What no one ACTUALLY tells you about being a Nutrition Student

What no-one tells you about being a nutrition student

Okay, you LOVE health, nutrition and FOOD - probably while you’re hanging around on this awesome blog right?

So naturally you want to absorb ALL the knowledge about how the two interact. How food fuels our bodies and provides all nutrients we need to survive and even THRIVE. I get it. I spent hours upon hours researching this stuff online. But you get to a point where Dr Google gives conflicting information and you’re not which source to believe, or whether you should be believing any of it at all.

Should we be eating coconut oil? Shouldn’t we? Is it high in saturated fat?
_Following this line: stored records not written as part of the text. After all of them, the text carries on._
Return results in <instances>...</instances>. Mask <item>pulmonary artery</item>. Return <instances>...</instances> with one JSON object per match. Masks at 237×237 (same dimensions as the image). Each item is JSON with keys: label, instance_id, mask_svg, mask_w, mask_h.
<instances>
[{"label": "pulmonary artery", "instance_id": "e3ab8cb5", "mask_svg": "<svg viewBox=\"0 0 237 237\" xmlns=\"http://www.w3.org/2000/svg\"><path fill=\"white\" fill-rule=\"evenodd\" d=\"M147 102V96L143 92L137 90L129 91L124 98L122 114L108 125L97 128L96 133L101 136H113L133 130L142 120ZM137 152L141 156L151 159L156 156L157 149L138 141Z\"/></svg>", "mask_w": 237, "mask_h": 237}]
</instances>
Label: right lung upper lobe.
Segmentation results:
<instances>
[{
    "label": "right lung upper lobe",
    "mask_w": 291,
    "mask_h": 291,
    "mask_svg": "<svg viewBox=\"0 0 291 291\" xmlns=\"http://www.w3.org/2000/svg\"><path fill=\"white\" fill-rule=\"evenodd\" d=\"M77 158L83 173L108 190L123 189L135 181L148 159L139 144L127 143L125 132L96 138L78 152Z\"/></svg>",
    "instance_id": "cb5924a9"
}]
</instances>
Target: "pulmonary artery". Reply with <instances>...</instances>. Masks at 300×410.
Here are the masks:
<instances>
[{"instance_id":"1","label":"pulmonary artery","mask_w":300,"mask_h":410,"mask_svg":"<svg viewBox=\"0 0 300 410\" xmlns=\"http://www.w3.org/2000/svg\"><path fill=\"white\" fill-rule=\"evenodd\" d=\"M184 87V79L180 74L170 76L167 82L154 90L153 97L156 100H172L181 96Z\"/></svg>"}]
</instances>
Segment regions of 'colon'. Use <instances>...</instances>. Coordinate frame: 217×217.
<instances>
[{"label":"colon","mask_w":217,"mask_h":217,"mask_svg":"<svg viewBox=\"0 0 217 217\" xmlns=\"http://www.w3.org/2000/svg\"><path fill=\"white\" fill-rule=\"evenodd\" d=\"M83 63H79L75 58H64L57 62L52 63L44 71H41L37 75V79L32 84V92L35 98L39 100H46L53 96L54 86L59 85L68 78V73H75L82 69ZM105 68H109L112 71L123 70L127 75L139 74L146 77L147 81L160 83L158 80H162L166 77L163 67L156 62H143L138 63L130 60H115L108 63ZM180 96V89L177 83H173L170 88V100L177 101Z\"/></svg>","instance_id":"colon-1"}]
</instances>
Doesn’t it have some special chemical chain that makes it different to digest? Maybe the olive oil companies put out bad press about it because their sales were nose-diving. Maybe Pete Evans is right? Maybe I’ll go Paleo, or Keto, or whatever he’s selling to us now. But wait, how is the Mediterranean diet so popular with all the olive oil? ARGHHHHHHH *brain fuzz* Sound familiar?!

So after the same conversations with myself over and over, I wanted to work all that out for myself. Not questionable second-hand info from Wikipedia. Naturally I gravitated towards Nutrition Studies. As of January 2017, I took the leap and enrolled in a Bachelor of Health Science majoring in Clinical Nutrition and Dietetics - basically a 3 year degree to give me qualified Nutritionist status.

Wow. Was I in for a shock.

I had no idea that so much hard-core science was involved. Let’s be honest, it’s just science degree with a bit of digestion thrown in for good measure. The clue is in the title. Although I was a straight-A student in school and already have a business degree under my belt from one of the worlds top universities, I totally wasn’t prepared for this.

To give you the full low-down on what it’s like, I asked some incredible Nutritionists along with Sash (my Content Manager and current Nutrition student) whom I met at uni - for their shocks when they hit the first uni classes.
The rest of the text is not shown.